Verbatim transcription with images omitted: return the entries below in full.

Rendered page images
##############################
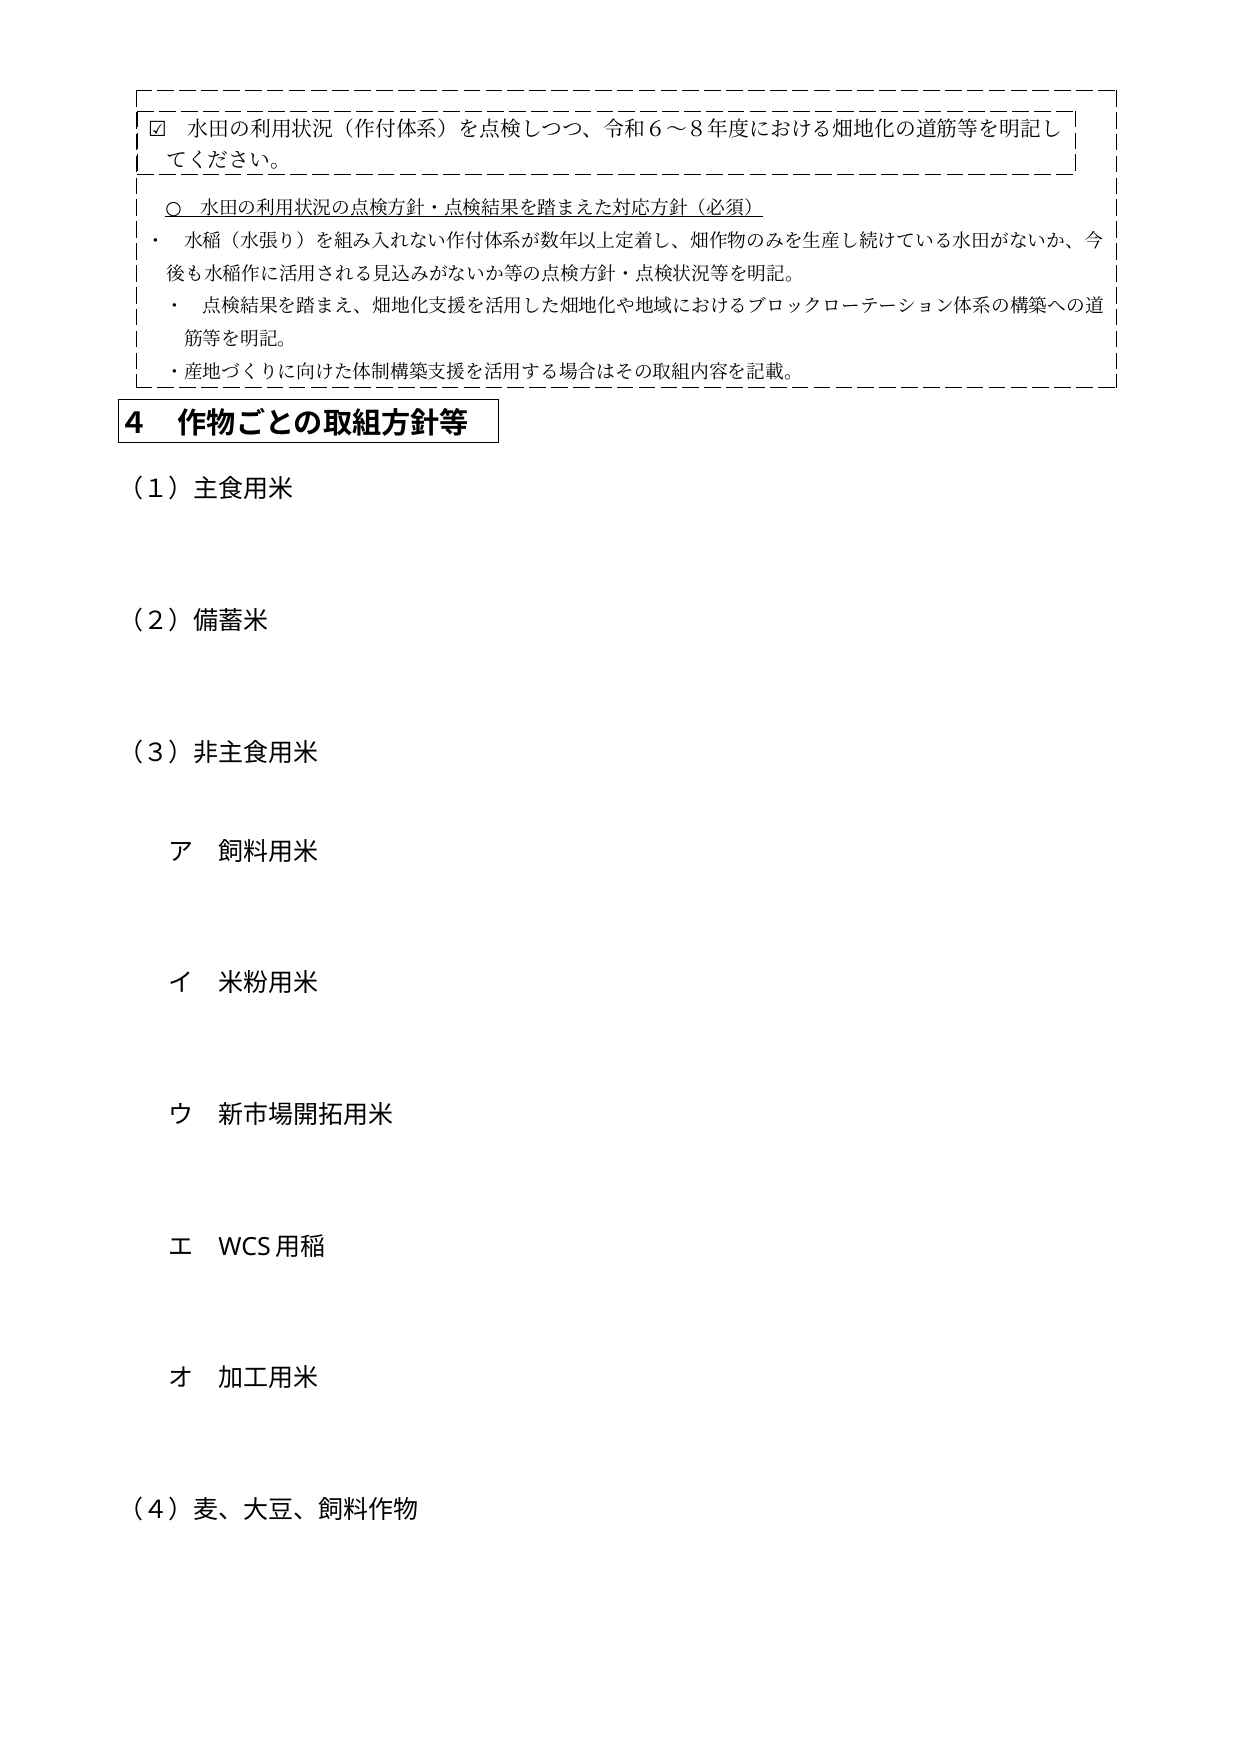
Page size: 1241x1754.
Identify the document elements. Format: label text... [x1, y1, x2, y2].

text ４ 作物ごとの取組方針等 [118, 388, 1122, 454]
text エ WCS用稲 [118, 1211, 1122, 1277]
text ウ 新市場開拓用米 [118, 1079, 1122, 1145]
text （３）非主食用米 [118, 717, 1122, 783]
text イ 米粉用米 [118, 948, 1122, 1014]
text （２）備蓄米 [118, 586, 1122, 652]
text オ 加工用米 [118, 1343, 1122, 1409]
text （４）麦、大豆、飼料作物 [118, 1474, 1122, 1540]
text （１）主食用米 [118, 454, 1122, 520]
text ア 飼料用米 [118, 816, 1122, 882]
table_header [136, 90, 1117, 387]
##############################
> _EXERCISE RESULT_:
Page size: 1241x1754.
Identify the document elements. Format: label text... [x1, y1, x2, y2].

text ４ 作物ごとの取組方針等 [118, 388, 1122, 454]
text エ WCS用稲 [118, 1211, 1122, 1277]
text ウ 新市場開拓用米 [118, 1079, 1122, 1145]
text （３）非主食用米 [118, 717, 1122, 783]
text イ 米粉用米 [118, 948, 1122, 1014]
text （２）備蓄米 [118, 586, 1122, 652]
text オ 加工用米 [118, 1343, 1122, 1409]
text （４）麦、大豆、飼料作物 [118, 1474, 1122, 1540]
text （１）主食用米 [118, 454, 1122, 520]
text ア 飼料用米 [118, 816, 1122, 882]
table_header [136, 90, 1117, 387]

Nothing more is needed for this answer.